Start of Page extract

Have a look at these three rings:




Why are they connected? If you only consider two of the rings and ignore the third, then any pair can be smoothly separated. The triplet is connected and cannot be taken apart, but any description purely in terms of pairwise relationships would miss the fact that the three rings are connected.


While the three rings above—known as the Borromean rings—are especially simple and symmetric, similar links can be created for any number of rings. Here are links of four and six rings, for example, that fall apart if a single ring is removed:


I find this kind of magical. There seems to be a kind of ‘top-down’ causation: the behaviour of individual rings is restricted by the group as a whole, not by any individual.

Making sense of higher-order structure

The rings above are a simple example of a more general phenomenon known as ‘higher-order structure’ or ‘emergence’. These two terms are often used in an imprecise way. Imprecise use of ‘emergence’ does not bother me so much, because it seems to refer to something that is not very precise anyway (similar to ‘complexity’). But I believe that ‘higher-order structure’ can be made much more precise—it certainly sounds pretty mathematical. In fact, I recently wrote a paper about an idea that makes this precise, and that seems to explain many uses of the word ‘higher-order’. In particular, it answers the questions: higher than what? and which order? The paper is called A Mereological Approach to Higher-Order Structure in Complex Systems: from Macro to Micro with Möbius and is publicly available here. In this blog post1, I hope to give a more accessible and less technical overview of the main ideas in the paper.



Mereology

Mereology2 is the study of ‘parts’—specifically the relationship between parts and wholes. My central thesis is that incorporating mereology into scientific and mathematical thinking is a good idea. While a lot has been written about mereology—mostly by philosophers and logicians—it is not widely used as a practical set of ideas in the sciences. I suspect the aforementioned philosophers and logicians would find my approach simplistic, naive, or superficial, but I have found it to be very practical.

End of Page extract
Start of Data

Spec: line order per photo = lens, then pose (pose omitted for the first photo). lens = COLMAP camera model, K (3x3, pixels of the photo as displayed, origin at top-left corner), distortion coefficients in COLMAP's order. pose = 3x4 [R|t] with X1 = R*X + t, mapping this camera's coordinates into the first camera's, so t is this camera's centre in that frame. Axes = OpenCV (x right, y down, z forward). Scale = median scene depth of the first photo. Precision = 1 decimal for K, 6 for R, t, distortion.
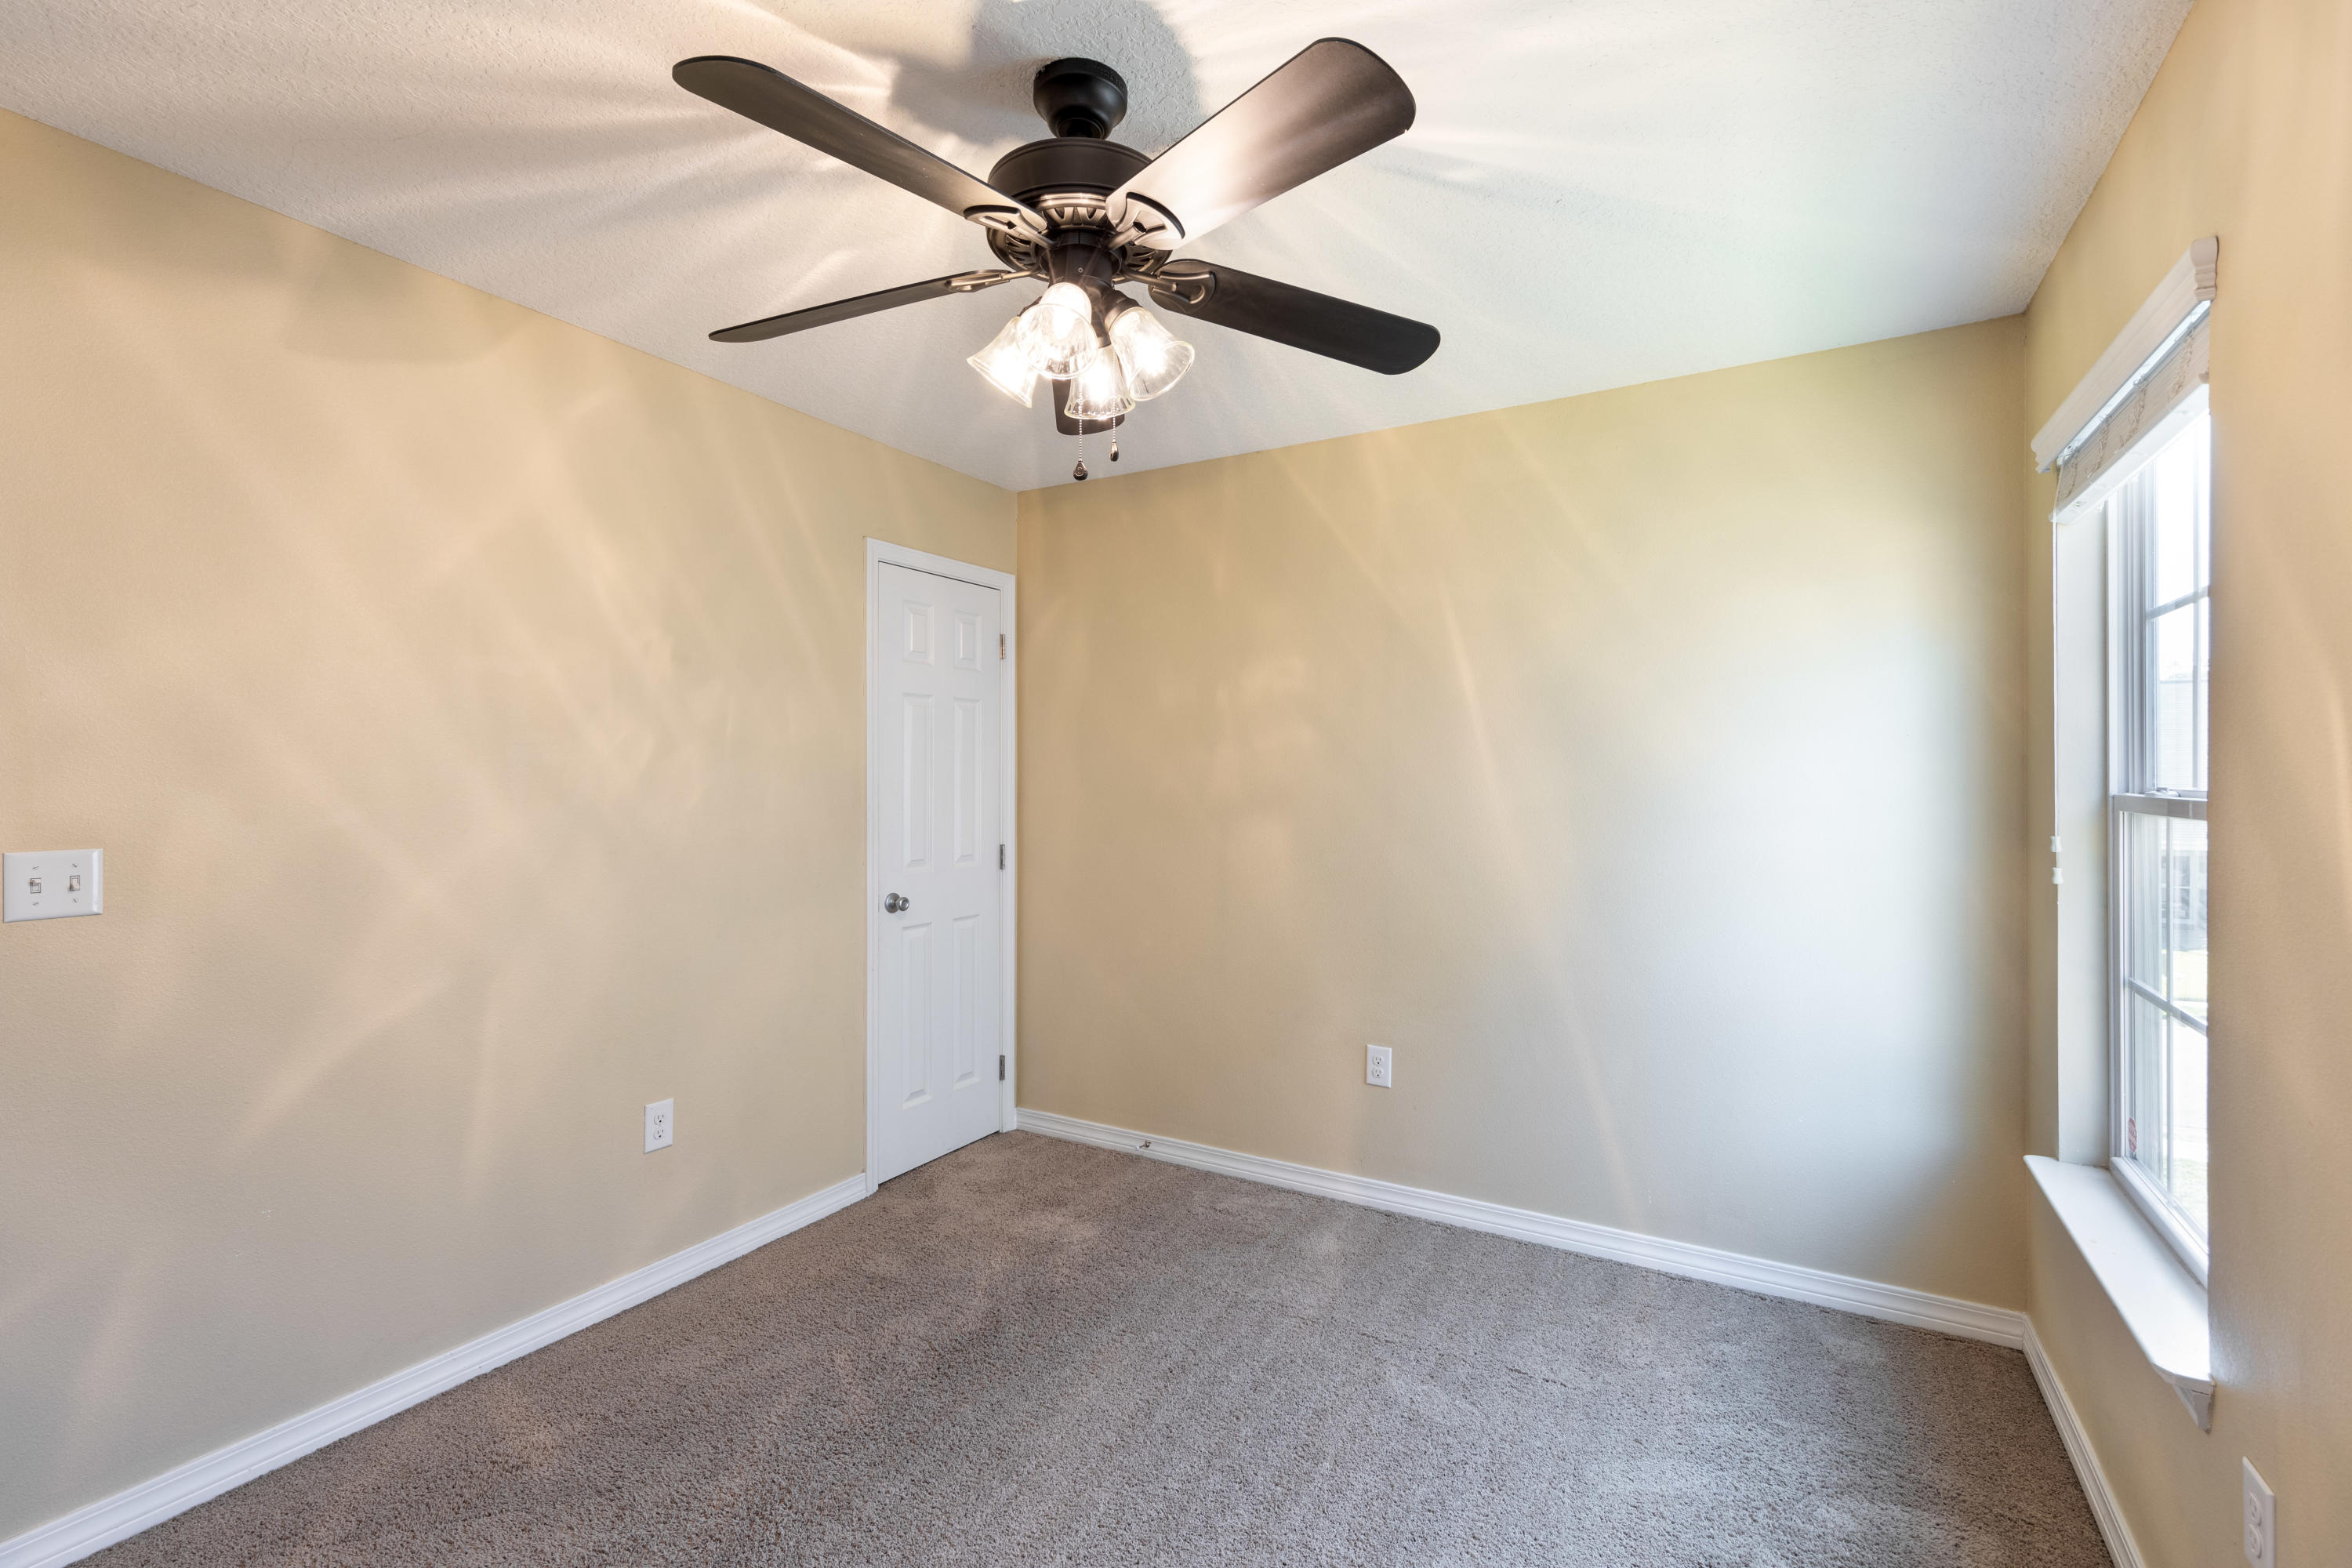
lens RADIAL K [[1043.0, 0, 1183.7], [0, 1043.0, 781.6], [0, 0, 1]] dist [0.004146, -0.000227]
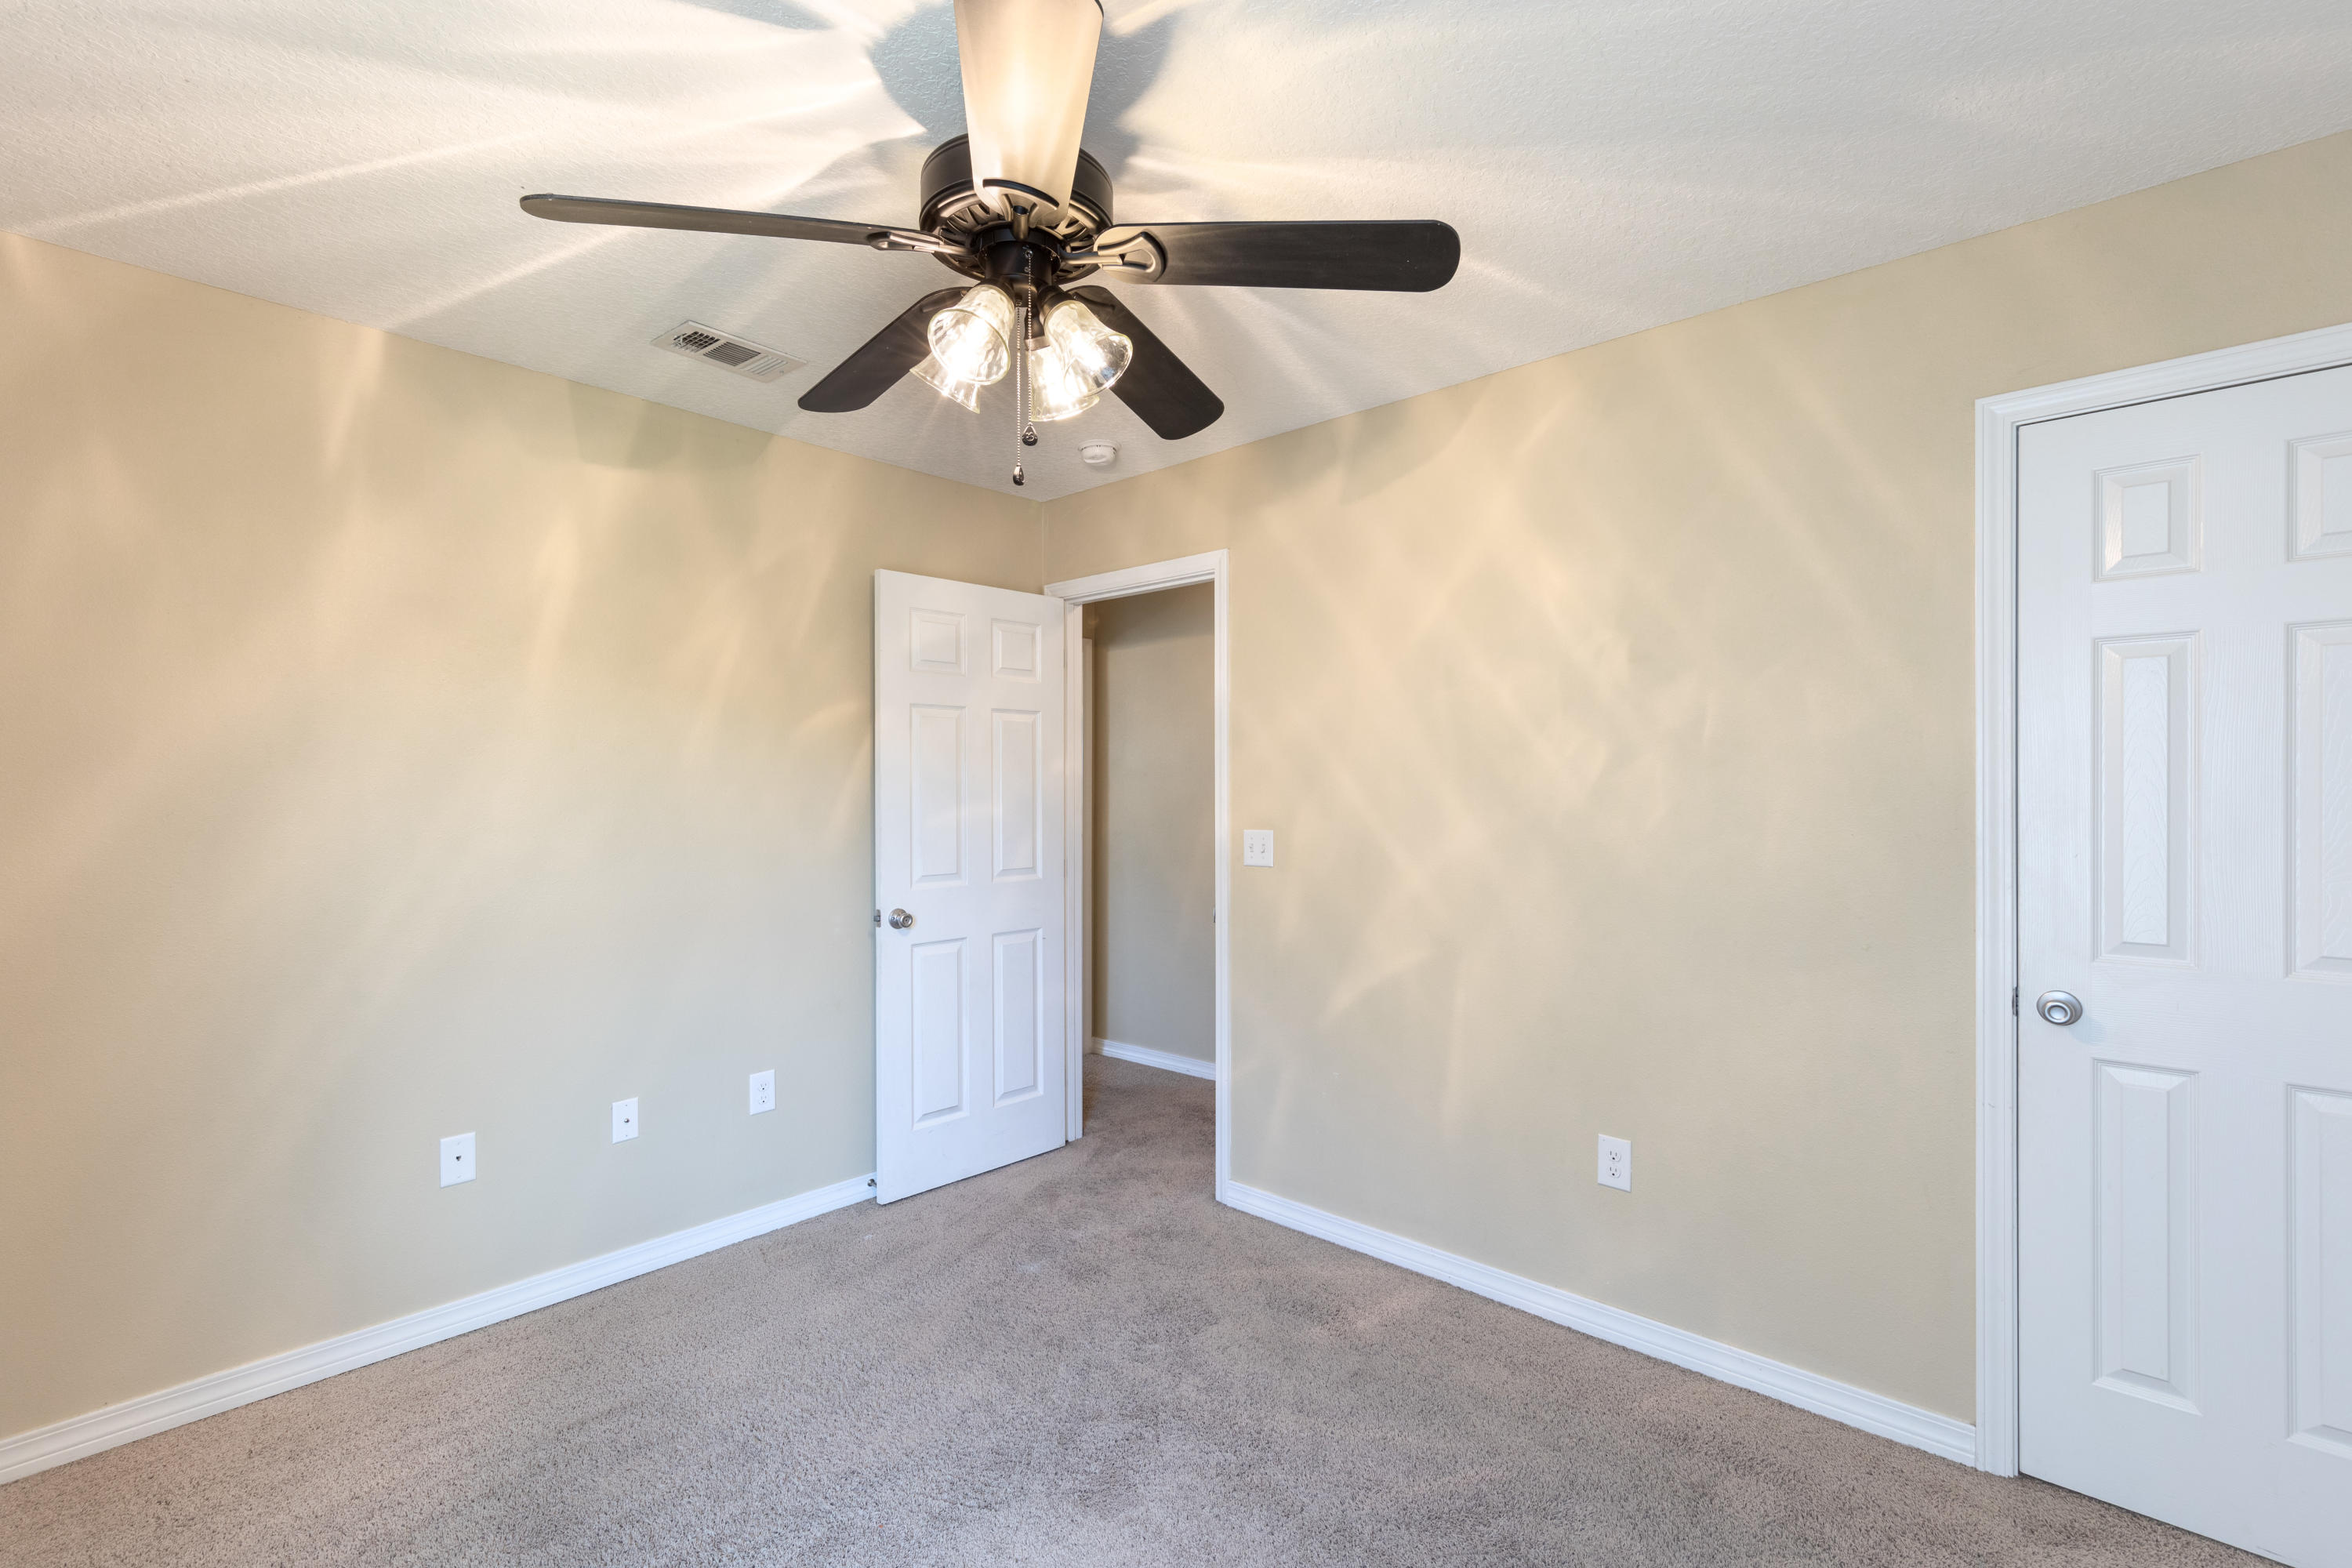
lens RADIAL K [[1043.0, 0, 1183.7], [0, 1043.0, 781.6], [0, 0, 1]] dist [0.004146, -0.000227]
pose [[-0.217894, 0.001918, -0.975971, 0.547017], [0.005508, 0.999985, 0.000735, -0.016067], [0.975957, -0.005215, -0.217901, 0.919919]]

End of Data
Start of Data

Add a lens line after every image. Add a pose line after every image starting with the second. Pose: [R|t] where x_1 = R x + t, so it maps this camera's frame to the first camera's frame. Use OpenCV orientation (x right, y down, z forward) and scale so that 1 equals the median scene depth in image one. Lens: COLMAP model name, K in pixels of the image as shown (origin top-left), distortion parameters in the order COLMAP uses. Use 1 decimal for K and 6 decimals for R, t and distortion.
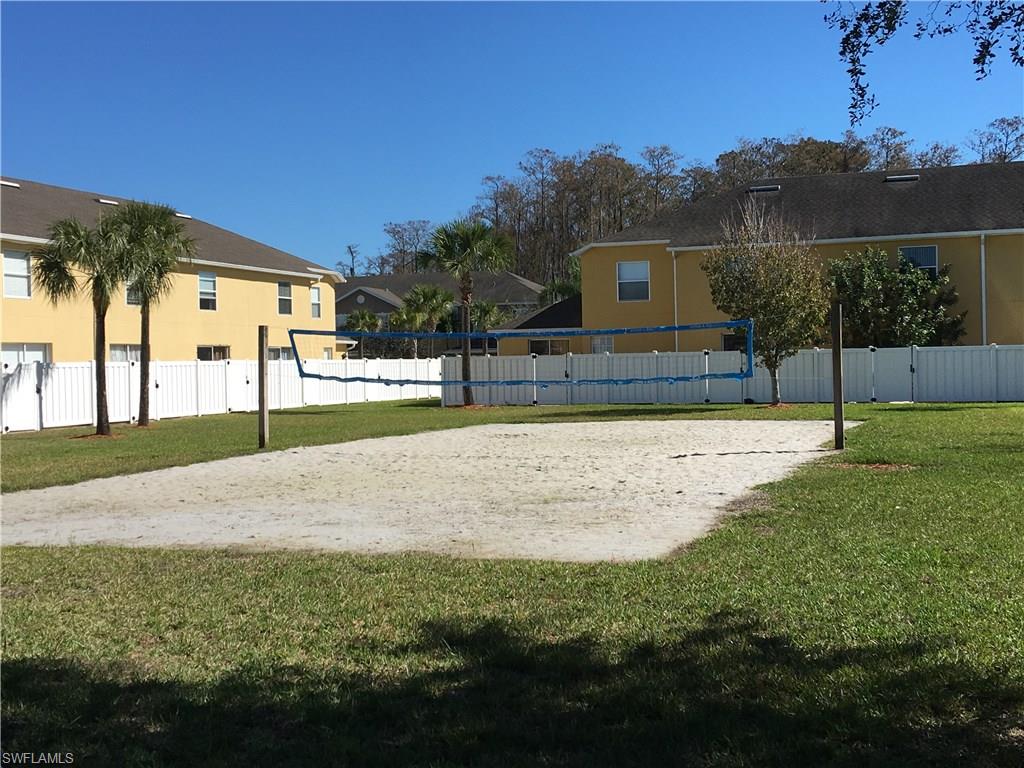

End of Data

Task objective: In the text on higher-order structure, what does mereology study? The data are unrelated material, kept apart from the text on higher-order structure.

Answer to the exercise: Mereology is the study of parts, specifically the relationship between parts and wholes.